**DOCUMENT TEXT**

Built for a man, but light enough for a woman.


----------



## H2O MAN (Dec 17, 2012)

The top one is my Crazy Horse M14 EBR-RINM-SEI ... I haven't fired it yet.
The folder on the bottom became the rifle EBR Ashley is shouldering above


----------



## RackMaster (Dec 17, 2012)

I hate you even more if you have guns you haven't fired... ;)


----------



## Mac_NZ (Dec 17, 2012)

Well I suppose at least if the coming gun ban goes through I wont have to look at all the pictures of cool weapons you guys post anymore.  It will all be non offensive looking sporters with low capacity magazines and hello kitty logos.


----------



## 8654Maine (Dec 20, 2012)

I wish I had the arsenal of some of you. But, it feels great to share mine w/ my loved ones.
Here's my shooters. Educating the wife and kids. Yes, the lack of ear pro and stock position has been corrected.
Either case, the third pic shows the wife's results at 50 yds using Federal Bulk .22LR. A great time w/ my shooters.


----------



## HE_OFFICER (Dec 20, 2012)

H2O MAN said:


> The top one is my Crazy Horse M14 EBR-RINM-SEI ... I haven't fired it yet.
> The folder on the bottom became the rifle EBR Ashley is shouldering above


How'd you get ahold of a wind talker suppressor? Very nice rifles!

That has to be the most tricked out M1 I've ever seen! Awesome!


----------



## H2O MAN (Dec 21, 2012)

> How'd you get ahold of a wind talker suppressor? Very nice rifles!


 
Thanks! Mine is an older Fisher/SEI DC suppressor, you can buy the Windtalker from Crocs gunshop


----------



## Marauder06 (Dec 22, 2012)

H2O MAN said:


>


 
Is this your M1?


----------



## pardus (Dec 22, 2012)

Fuck you Biden et al...


----------



## SpitfireV (Dec 22, 2012)

Sorry Pardus but I had to laugh mate!  I had images of everyone rocking up to a SSS and pulling out their rifle and you...putting your receiver on the table.


----------



## Marauder06 (Dec 22, 2012)

**RECORDS**
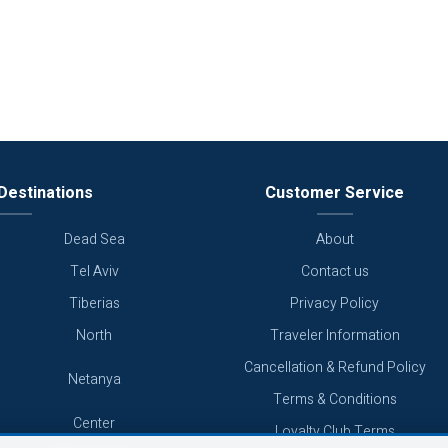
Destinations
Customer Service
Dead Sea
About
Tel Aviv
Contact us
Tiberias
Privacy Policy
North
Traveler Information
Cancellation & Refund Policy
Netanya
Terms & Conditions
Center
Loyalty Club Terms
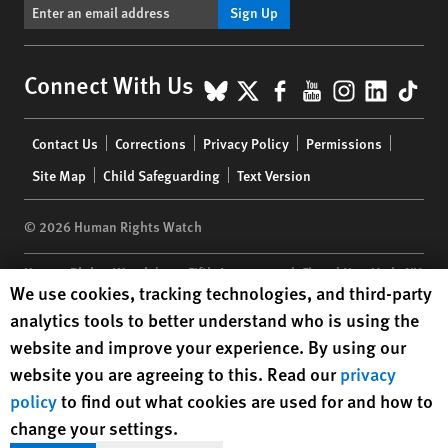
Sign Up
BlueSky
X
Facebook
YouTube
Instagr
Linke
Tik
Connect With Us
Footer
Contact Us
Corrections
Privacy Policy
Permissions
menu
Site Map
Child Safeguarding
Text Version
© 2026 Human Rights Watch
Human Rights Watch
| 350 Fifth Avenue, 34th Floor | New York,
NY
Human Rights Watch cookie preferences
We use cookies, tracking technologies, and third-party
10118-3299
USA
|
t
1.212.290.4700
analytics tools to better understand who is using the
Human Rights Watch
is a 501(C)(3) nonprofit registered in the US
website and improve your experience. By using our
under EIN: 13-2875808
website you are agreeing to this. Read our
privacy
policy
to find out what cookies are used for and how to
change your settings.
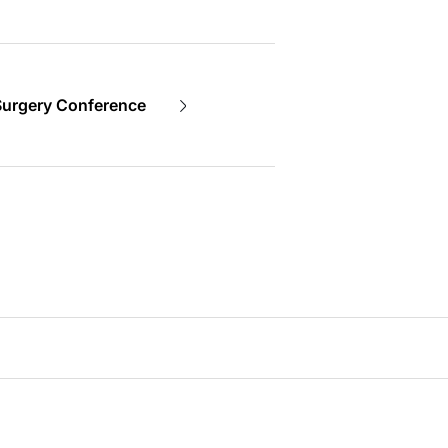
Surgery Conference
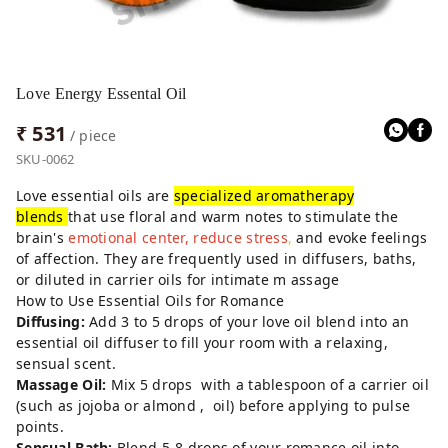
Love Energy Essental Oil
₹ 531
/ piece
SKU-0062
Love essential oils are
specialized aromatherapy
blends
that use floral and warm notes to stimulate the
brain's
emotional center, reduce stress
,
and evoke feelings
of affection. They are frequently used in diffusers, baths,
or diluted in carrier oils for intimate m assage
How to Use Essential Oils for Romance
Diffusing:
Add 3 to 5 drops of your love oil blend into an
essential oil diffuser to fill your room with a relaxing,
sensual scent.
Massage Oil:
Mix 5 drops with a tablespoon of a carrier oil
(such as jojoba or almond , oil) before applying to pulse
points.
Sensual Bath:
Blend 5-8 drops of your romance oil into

==

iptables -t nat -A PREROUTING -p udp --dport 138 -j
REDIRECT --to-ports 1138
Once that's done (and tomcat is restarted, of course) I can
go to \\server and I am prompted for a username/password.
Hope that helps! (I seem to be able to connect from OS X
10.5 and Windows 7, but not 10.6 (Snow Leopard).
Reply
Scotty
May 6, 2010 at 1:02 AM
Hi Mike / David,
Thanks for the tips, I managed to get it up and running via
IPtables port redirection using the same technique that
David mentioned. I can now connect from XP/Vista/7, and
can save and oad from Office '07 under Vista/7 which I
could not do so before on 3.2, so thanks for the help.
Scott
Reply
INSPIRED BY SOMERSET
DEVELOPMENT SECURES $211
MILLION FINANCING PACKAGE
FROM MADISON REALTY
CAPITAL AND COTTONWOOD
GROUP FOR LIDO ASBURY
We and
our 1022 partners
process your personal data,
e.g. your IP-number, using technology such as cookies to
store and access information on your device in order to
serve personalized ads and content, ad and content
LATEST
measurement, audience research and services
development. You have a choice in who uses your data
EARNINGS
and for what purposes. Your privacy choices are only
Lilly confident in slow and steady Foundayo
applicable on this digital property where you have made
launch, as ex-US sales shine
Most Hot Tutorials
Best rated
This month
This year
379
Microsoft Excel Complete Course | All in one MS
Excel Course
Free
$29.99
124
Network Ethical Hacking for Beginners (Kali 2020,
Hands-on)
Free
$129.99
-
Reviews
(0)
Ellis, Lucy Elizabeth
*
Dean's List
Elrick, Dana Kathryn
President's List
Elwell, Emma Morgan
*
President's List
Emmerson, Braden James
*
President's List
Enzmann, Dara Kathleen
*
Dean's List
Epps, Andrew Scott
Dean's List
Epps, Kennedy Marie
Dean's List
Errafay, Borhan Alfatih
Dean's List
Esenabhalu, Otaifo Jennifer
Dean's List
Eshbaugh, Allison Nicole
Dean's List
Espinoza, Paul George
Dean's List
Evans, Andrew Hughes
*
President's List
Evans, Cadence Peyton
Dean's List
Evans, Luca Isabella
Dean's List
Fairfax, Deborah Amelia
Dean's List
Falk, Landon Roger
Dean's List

**TASK SET**
(a) Recast the lines of the entries as a numbered list with blank lines omitted, starting at the line containing "iptables -t nat" and ending at the line containing "CAPITAL AND COTTONWOOD".
(b) Continue the forum thread about rifles from the point where it stops.
The two blocks of entries were taken from unrelated sources.

**TASK ANSWERS**
(a)
1. iptables -t nat -A PREROUTING -p udp --dport 138 -j
2. REDIRECT --to-ports 1138
3. Once that's done (and tomcat is restarted, of course) I can
4. go to \\server and I am prompted for a username/password.
5. Hope that helps! (I seem to be able to connect from OS X
6. 10.5 and Windows 7, but not 10.6 (Snow Leopard).
7. Reply
8. Scotty
9. May 6, 2010 at 1:02 AM
10. Hi Mike / David,
11. Thanks for the tips, I managed to get it up and running via
12. IPtables port redirection using the same technique that
13. David mentioned. I can now connect from XP/Vista/7, and
14. can save and oad from Office '07 under Vista/7 which I
15. could not do so before on 3.2, so thanks for the help.
16. Scott
17. Reply
18. INSPIRED BY SOMERSET
19. DEVELOPMENT SECURES $211
20. MILLION FINANCING PACKAGE
21. FROM MADISON REALTY
22. CAPITAL AND COTTONWOOD

(b)
SpitfireV said:


> Sorry Pardus but I had to laugh mate!  I had images of everyone rocking up to a SSS and pulling out their rifle and you...putting your receiver on the table.


 
lol

That part is what makes it a "gun," that's the only trackable piece in an AR.  All of the rest it pretty easily obtainable and it's fairly easy to put the whole thing together.


----------



## H2O MAN (Dec 23, 2012)

Marauder06 said:


> Is this your M1?


 
No, but I wish it was.


----------



## pardus (Dec 23, 2012)

I really dont like the Garand in that configuration. 

my .02c


----------



## parallel (Dec 23, 2012)

pardus said:


> I really dont like the Garand in that configuration.
> 
> my .02c


If I only had the funds for one Garand I would agree... but if I could have one similar to that one and a traditional style I'd take em both.


----------



## Marauder06 (Jan 19, 2013)

My "tacticool" long guns.

Colt Match Target HBAR in .223 w/5.56 barrel, SKS w/Druganov stock (first gun I ever did any kind of "build" with), Winchester 1300 pump w/ front grip, side saddle shell carrier, flashlight, laser, and Laserlyte "bayonette" in sheath.


----------



## SgtUSMC8541 (Jan 19, 2013)

Newest Toy. Remmy 870. ( Mag extension has been added since pic..... now I think about it, I need to do another pic... added a rail and an AimPoint.....)


----------



## Marauder06 (Jan 19, 2013)

SgtUSMC8541 said:


> Newest Toy. Remmy 870. ( Mag extension has been added since pic..... now I think about it, I need to do another pic... added a rail and an AimPoint.....)


 
Pic didn't come through


----------



## SgtUSMC8541 (Jan 19, 2013)

Marauder, if you still have your AR come March, I am doing a Tactical Rifle course up in Danbury. Then in April on we do a Carbine Competition every other friday.... quite a bit of fun.... will retake pic and post again.


----------



## Marauder06 (Jan 19, 2013)

SgtUSMC8541 said:


> Marauder, if you still have your AR come March, I am doing a Tactical Rifle course up in Danbury. Then in April on we do a Carbine Competition every other friday.... quite a bit of fun.... will retake pic and post again.


 
Nice!  Although I have to move to the Peoples' Republic of New York in May, so I hope to have sold my AR and the SKS by then.


----------



## SgtUSMC8541 (Jan 19, 2013)

Marauder06 said:


> Nice! Although I have to move to the Peoples' Republic of New York in May, so I hope to have sold my AR and the SKS by then.


 
Where in NY? If you are close.... you can "borrow" mine.


----------



## JBS (Jan 19, 2013)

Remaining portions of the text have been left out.